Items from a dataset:
····················
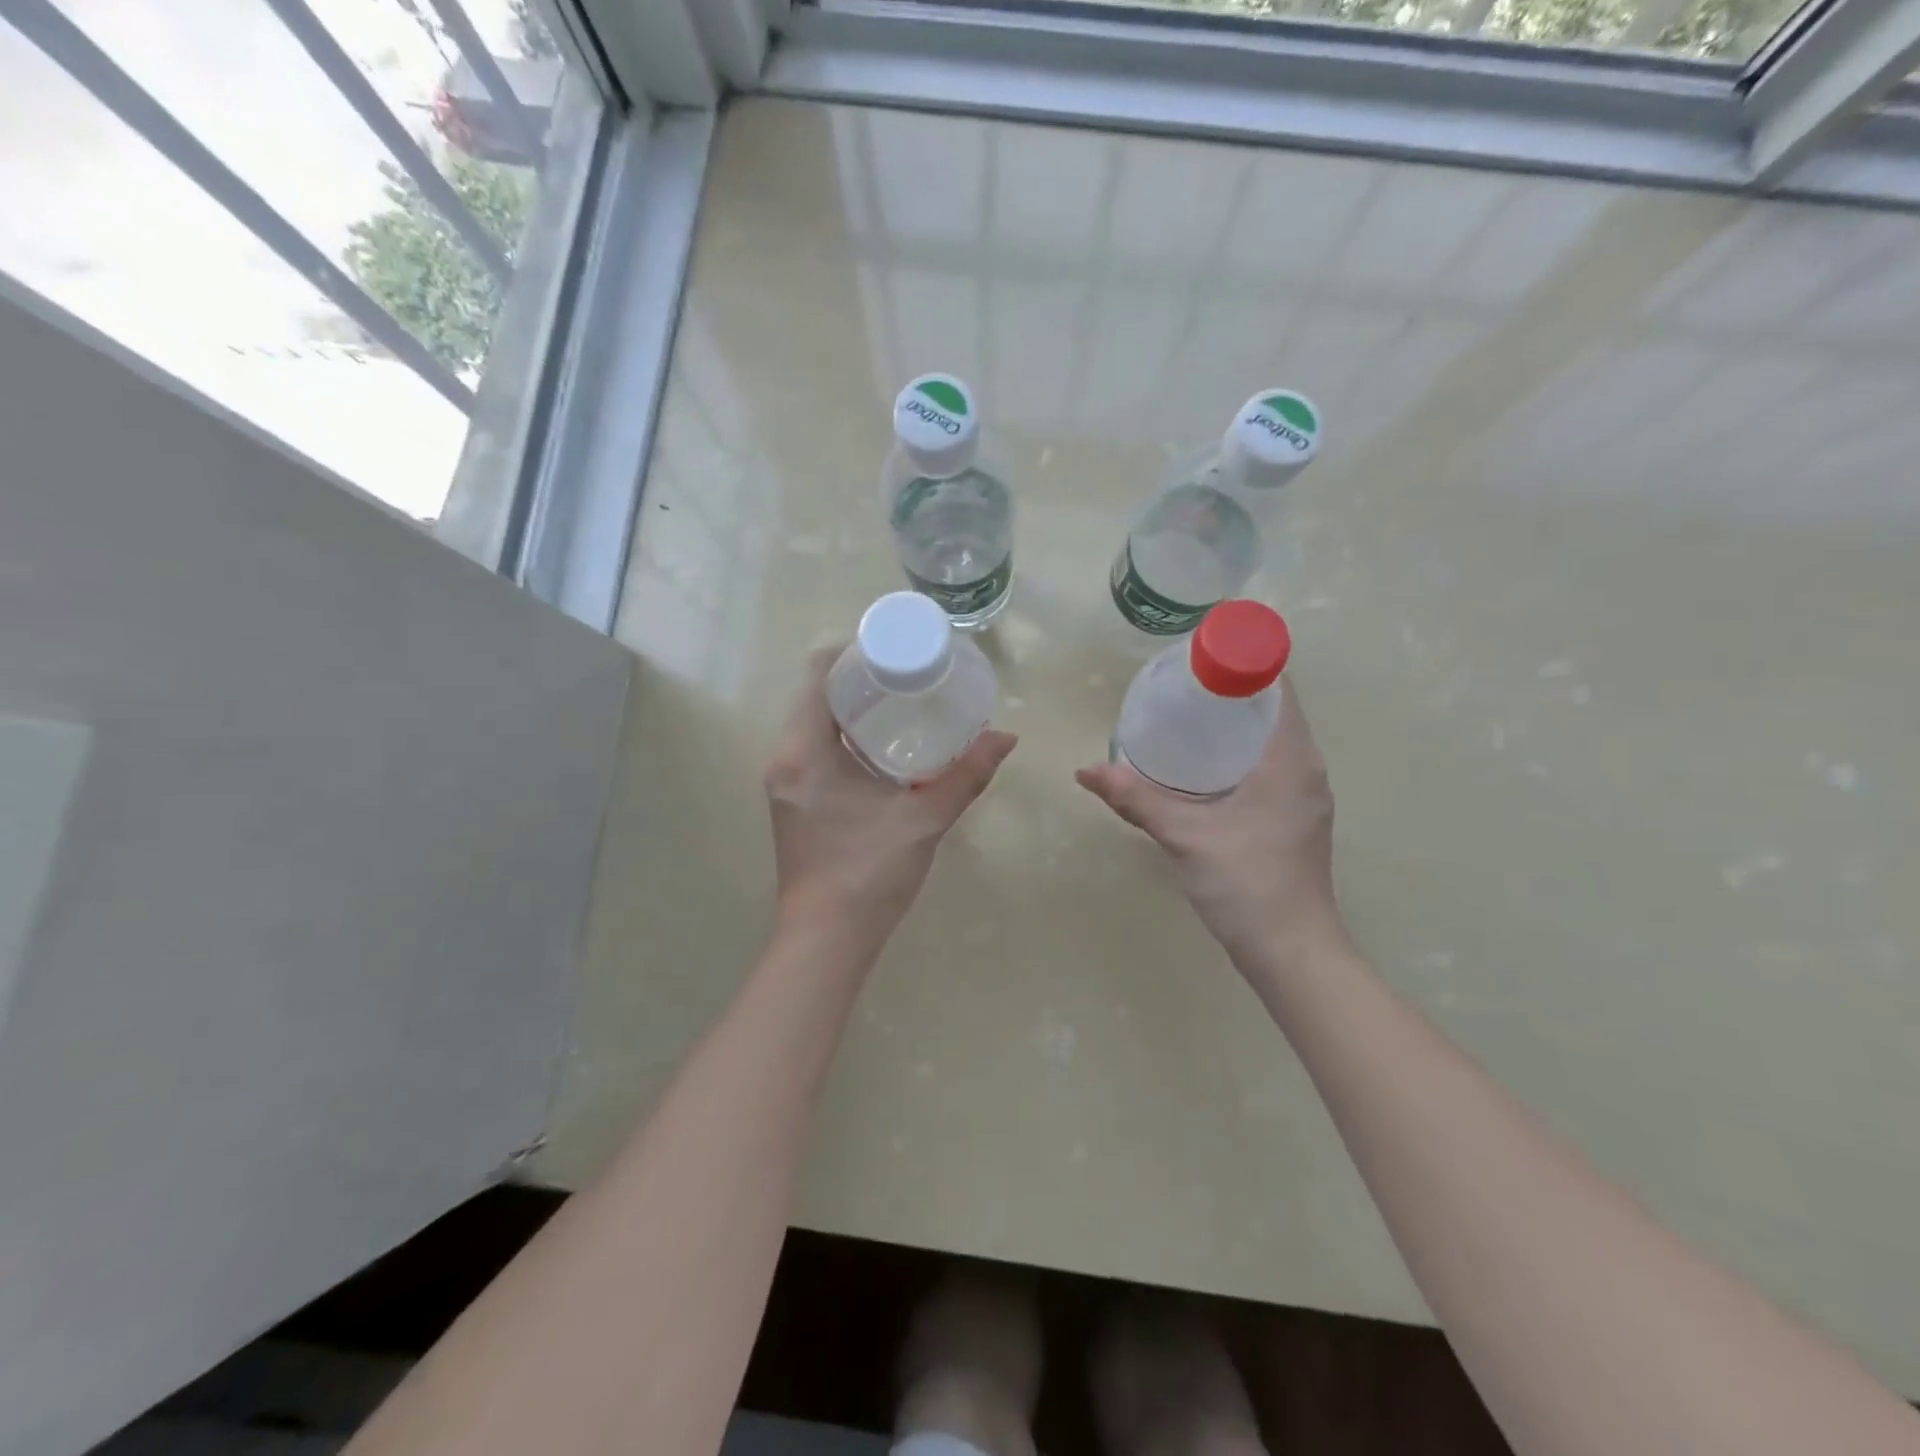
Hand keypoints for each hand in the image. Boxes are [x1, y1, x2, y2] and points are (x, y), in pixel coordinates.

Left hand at [766, 647, 1016, 948]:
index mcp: (804, 751)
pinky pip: (816, 748)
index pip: (818, 675)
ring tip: (903, 705)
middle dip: (861, 680)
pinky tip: (884, 747)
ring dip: (853, 709)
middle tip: (910, 676)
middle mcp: (785, 758)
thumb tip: (1006, 738)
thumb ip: (966, 775)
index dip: (855, 653)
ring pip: (815, 723)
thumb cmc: (869, 874)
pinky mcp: (793, 801)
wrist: (828, 939)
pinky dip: (846, 736)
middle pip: (816, 695)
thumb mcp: (923, 820)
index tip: (896, 651)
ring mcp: (785, 782)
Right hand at [1075, 680, 1345, 964]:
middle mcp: (1306, 769)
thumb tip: (1086, 772)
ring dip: (1236, 725)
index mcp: (1290, 759)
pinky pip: (1270, 767)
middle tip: (1179, 688)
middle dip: (1230, 692)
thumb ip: (1136, 799)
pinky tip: (1203, 770)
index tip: (1199, 659)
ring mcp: (1305, 797)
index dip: (1243, 662)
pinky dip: (1241, 755)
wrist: (1293, 952)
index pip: (1277, 687)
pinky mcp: (1296, 819)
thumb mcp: (1185, 836)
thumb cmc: (1247, 883)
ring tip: (1186, 720)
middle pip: (1273, 710)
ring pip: (1272, 741)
····················
Activity: Determine the number of lines in the data above that hold "middle", and reply with that number alone.

Answer to the exercise: 8